Level 1 treats every conversation like the first one. Level 2 stops doing that. You save real context in a project, a memory setting, or an instructions field once, and every conversation after it starts already knowing something true about you instead of nothing.
The tools that do this are already sitting in whatever you use. ChatGPT has memory and custom instructions. Claude has memory and Projects, on every plan. Gemini has Saved Info, once you flip it on. Most serious tools have some way to hold standing context across sessions. Turning the feature on takes a minute. Writing something worth saving is the actual level.
CHATGPT
Check memory is on, then actually fill it (Settings › Personalization › Memory - it ships on for most accounts now). The trap has moved: memory on, never filled. Write 3-5 real facts about yourself into it. Not your job title. What you’re actually working on and how you like to be talked to.
CLAUDE
Create a Project and add project instructions - this is where your Bearing File will live once you’ve written it. Claude also keeps its own memory now, on every plan, refreshed about daily: say “add this to memory” when something must stick, and review what it holds in Settings.
GEMINI
Put your facts in Saved Info (gemini.google.com/saved-info) rather than just telling it in chat - Gemini will happily say “OK, saved” even when its memory switch is off. Check the list to make sure it actually landed.

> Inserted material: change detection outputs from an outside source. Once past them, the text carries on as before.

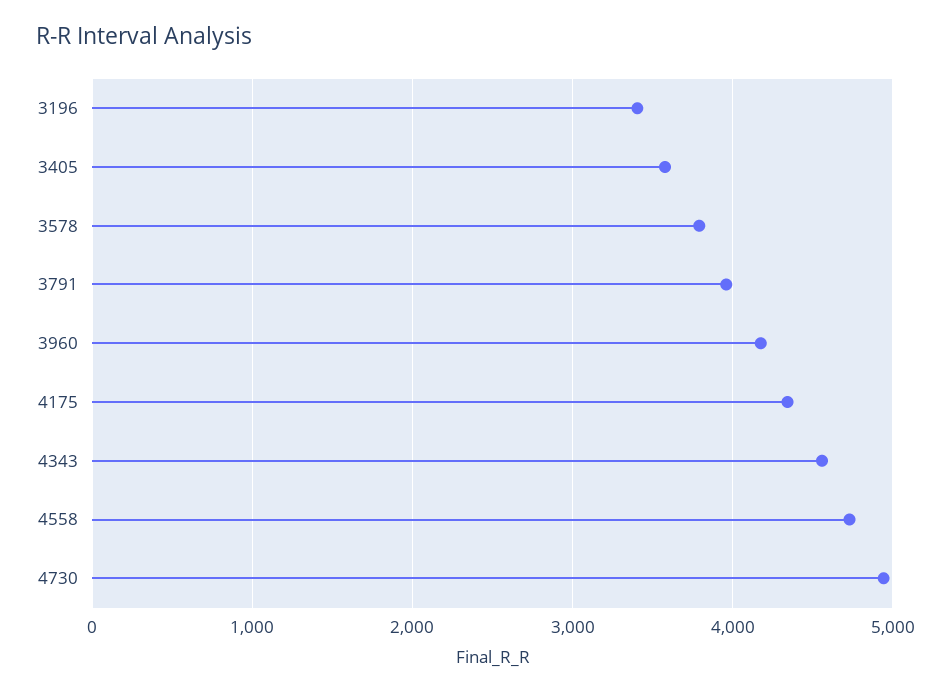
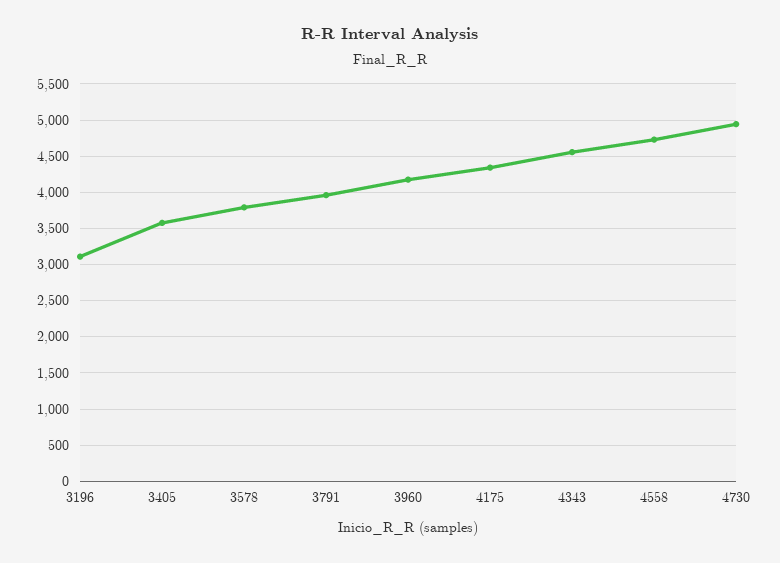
  {
-   "3196": 3400,
+   "3196": 3100,
    "3405": 3600,
    "3578": 3800,
    "3791": 4000,
    "3960": 4200,
    "4175": 4300,
    "4343": 4600,
    "4558": 4700,
    "4730": 4900
  }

ALREADY USING A CODING AGENT?
Create a CLAUDE.md at the root of a working folder - same idea, different format. If that sentence means nothing yet, skip it freely: that’s Level 4 territory, and the Bearing File above is the version that matters here.
ANY TOOL
Can’t find a setting? Ask the AI itself. Paste: “Walk me through turning on memory and creating a project in this app, step by step, for the exact version I’m using.” Getting it to teach you its own controls is a Level 2 skill in its own right.
ANY TOOL
Write your Bearing File using the worksheet at /setup. Everything above is just where it lives. This is the actual work.

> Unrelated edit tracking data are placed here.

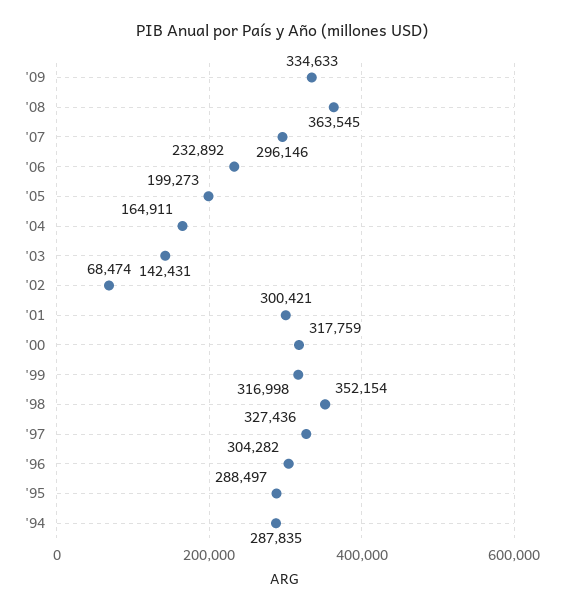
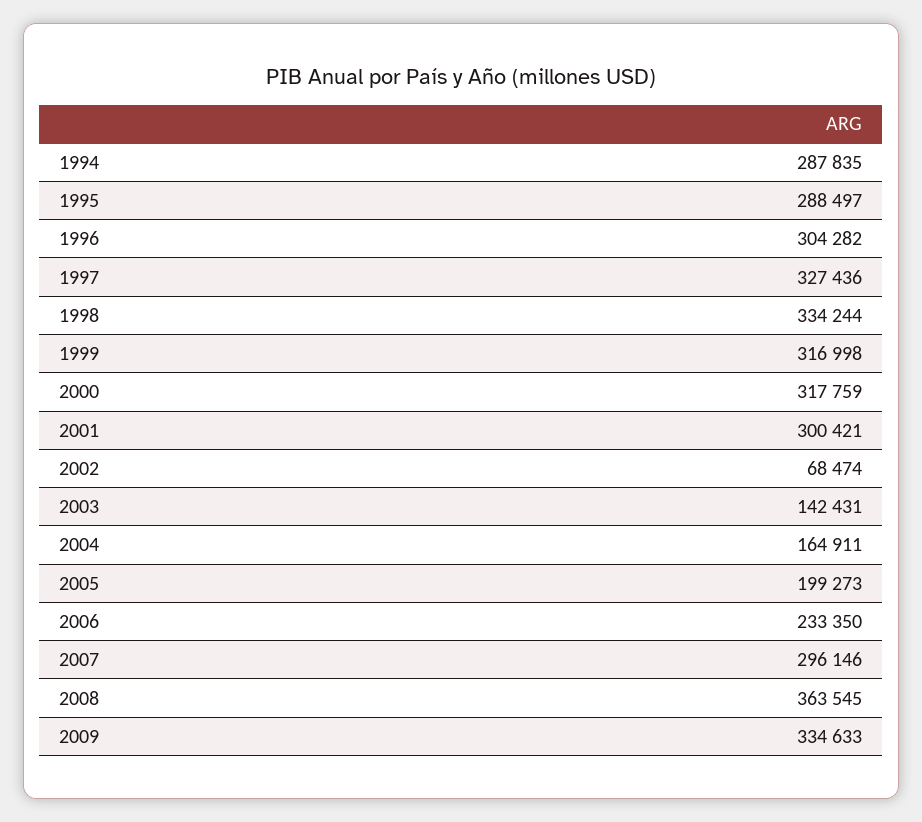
  {
    "'09": 334633,
    "'08": 363545,
    "'07": 296146,
-   "'06": 232892,
+   "'06": 233350,
    "'05": 199273,
    "'04": 164911,
    "'03": 142431,
    "'02": 68474,
    "'01": 300421,
    "'00": 317759,
    "'99": 316998,
-   "'98": 352154,
+   "'98": 334244,
    "'97": 327436,
    "'96": 304282,
    "'95": 288497,
    "'94": 287835
  }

The same four pieces of work recur at every level - and they are your WILD Intelligence, working. The name on each card is the job; the capacity behind it is what the reps build. The framework itself ↗
Your situation made legible: what you’re really working on, where you’re certain and where you’re honestly not, what you carry that the machine would otherwise guess at. Naming your own uncertainty on paper is the Wisdom work most people skip - and it repays you in every conversation after. The worksheet walks you through it →
Seeing what’s true is Wisdom; choosing what to keep is Intention. Memory is on by default now, so the live question is refusal: what serves this season goes in, and what was never the machine’s to keep stays out. The boundary is yours to draw, not its to assume.

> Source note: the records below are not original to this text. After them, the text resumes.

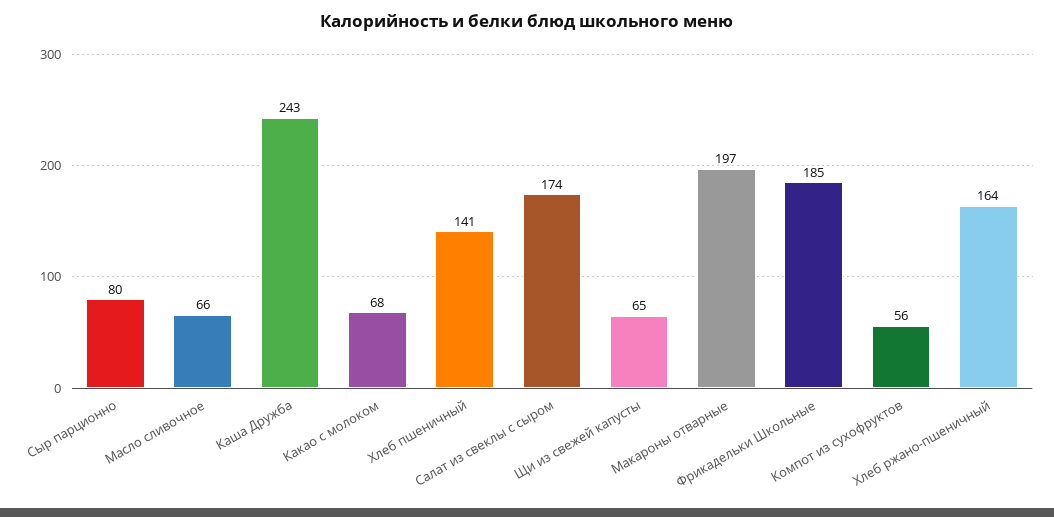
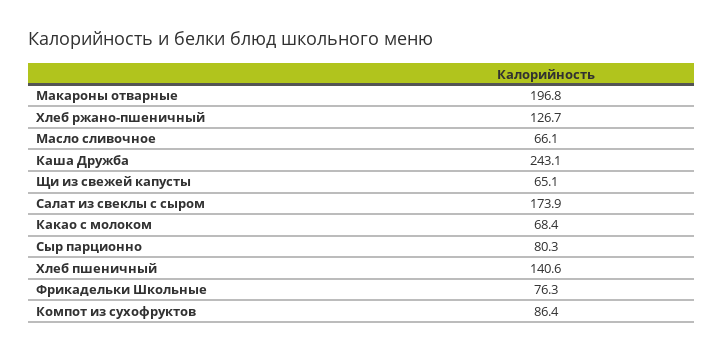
  {
    "Сыр парционно": 80.3,
    "Масло сливочное": 66.1,
    "Каша Дружба": 243.1,
    "Какао с молоком": 68.4,
    "Хлеб пшеничный": 140.6,
    "Салат из свеклы с сыром": 173.9,
    "Щи из свежей капусты": 65.1,
    "Макароны отварные": 196.8,
-   "Фрикадельки Школьные": 185,
+   "Фрикадельки Школьные": 76.3,
-   "Компот из сухофруктов": 56,
+   "Компот из сухофруктов": 86.4,
-   "Хлеб ржано-пшеничный": 164
+   "Хлеб ржано-пшеничный": 126.7
  }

Saved context only pays if you work inside it - projects instead of one-off chats, the instructions actually loaded. The Leadership rep is making the set-up version your default, not your demo.
Your context drifts like the tools do, and a stale Bearing File is worse than none because the machine trusts it. Discovery here is a rhythm: reread, prune, update. The drift checklist makes it twenty minutes.
You’re ready for Level 3 when your AI already knows the basics about you, and you’re starting to wish it could just look at the actual file or the actual calendar instead of you re-explaining it every time.